* _Recorded data_:
• • • • •
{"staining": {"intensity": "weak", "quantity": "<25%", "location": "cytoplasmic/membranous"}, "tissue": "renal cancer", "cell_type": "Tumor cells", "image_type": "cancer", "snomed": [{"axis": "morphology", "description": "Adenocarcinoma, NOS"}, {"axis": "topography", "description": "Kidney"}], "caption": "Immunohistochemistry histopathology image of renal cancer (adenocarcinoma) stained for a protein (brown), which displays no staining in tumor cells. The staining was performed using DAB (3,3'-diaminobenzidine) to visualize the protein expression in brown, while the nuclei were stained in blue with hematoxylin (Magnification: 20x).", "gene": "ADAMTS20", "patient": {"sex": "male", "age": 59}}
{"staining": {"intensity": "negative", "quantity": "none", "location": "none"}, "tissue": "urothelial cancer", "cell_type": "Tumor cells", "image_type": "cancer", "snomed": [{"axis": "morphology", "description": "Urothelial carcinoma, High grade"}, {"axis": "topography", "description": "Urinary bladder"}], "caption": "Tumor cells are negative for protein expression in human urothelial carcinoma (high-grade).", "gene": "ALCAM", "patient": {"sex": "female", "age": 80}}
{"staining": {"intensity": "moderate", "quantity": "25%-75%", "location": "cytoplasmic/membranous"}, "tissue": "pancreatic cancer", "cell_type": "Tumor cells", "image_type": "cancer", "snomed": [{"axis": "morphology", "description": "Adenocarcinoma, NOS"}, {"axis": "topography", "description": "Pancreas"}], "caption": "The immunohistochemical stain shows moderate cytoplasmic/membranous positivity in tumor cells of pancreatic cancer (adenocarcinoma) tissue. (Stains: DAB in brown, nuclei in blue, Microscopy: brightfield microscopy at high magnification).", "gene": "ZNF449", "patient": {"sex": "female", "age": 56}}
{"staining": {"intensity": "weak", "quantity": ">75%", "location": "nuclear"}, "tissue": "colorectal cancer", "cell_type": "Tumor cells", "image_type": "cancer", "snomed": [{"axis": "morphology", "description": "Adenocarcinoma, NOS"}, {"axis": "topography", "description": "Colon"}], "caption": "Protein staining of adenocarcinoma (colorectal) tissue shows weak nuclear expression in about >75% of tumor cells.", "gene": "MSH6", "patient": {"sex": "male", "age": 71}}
• • • • •
* _Task description_:
Line by line, repeat the listing exactly as written.

* _Task response_:
{"staining": {"intensity": "weak", "quantity": "<25%", "location": "cytoplasmic/membranous"}, "tissue": "renal cancer", "cell_type": "Tumor cells", "image_type": "cancer", "snomed": [{"axis": "morphology", "description": "Adenocarcinoma, NOS"}, {"axis": "topography", "description": "Kidney"}], "caption": "Immunohistochemistry histopathology image of renal cancer (adenocarcinoma) stained for a protein (brown), which displays no staining in tumor cells. The staining was performed using DAB (3,3'-diaminobenzidine) to visualize the protein expression in brown, while the nuclei were stained in blue with hematoxylin (Magnification: 20x).", "gene": "ADAMTS20", "patient": {"sex": "male", "age": 59}}
{"staining": {"intensity": "negative", "quantity": "none", "location": "none"}, "tissue": "urothelial cancer", "cell_type": "Tumor cells", "image_type": "cancer", "snomed": [{"axis": "morphology", "description": "Urothelial carcinoma, High grade"}, {"axis": "topography", "description": "Urinary bladder"}], "caption": "Tumor cells are negative for protein expression in human urothelial carcinoma (high-grade).", "gene": "ALCAM", "patient": {"sex": "female", "age": 80}}
{"staining": {"intensity": "moderate", "quantity": "25%-75%", "location": "cytoplasmic/membranous"}, "tissue": "pancreatic cancer", "cell_type": "Tumor cells", "image_type": "cancer", "snomed": [{"axis": "morphology", "description": "Adenocarcinoma, NOS"}, {"axis": "topography", "description": "Pancreas"}], "caption": "The immunohistochemical stain shows moderate cytoplasmic/membranous positivity in tumor cells of pancreatic cancer (adenocarcinoma) tissue. (Stains: DAB in brown, nuclei in blue, Microscopy: brightfield microscopy at high magnification).", "gene": "ZNF449", "patient": {"sex": "female", "age": 56}}
{"staining": {"intensity": "weak", "quantity": ">75%", "location": "nuclear"}, "tissue": "colorectal cancer", "cell_type": "Tumor cells", "image_type": "cancer", "snomed": [{"axis": "morphology", "description": "Adenocarcinoma, NOS"}, {"axis": "topography", "description": "Colon"}], "caption": "Protein staining of adenocarcinoma (colorectal) tissue shows weak nuclear expression in about >75% of tumor cells.", "gene": "MSH6", "patient": {"sex": "male", "age": 71}}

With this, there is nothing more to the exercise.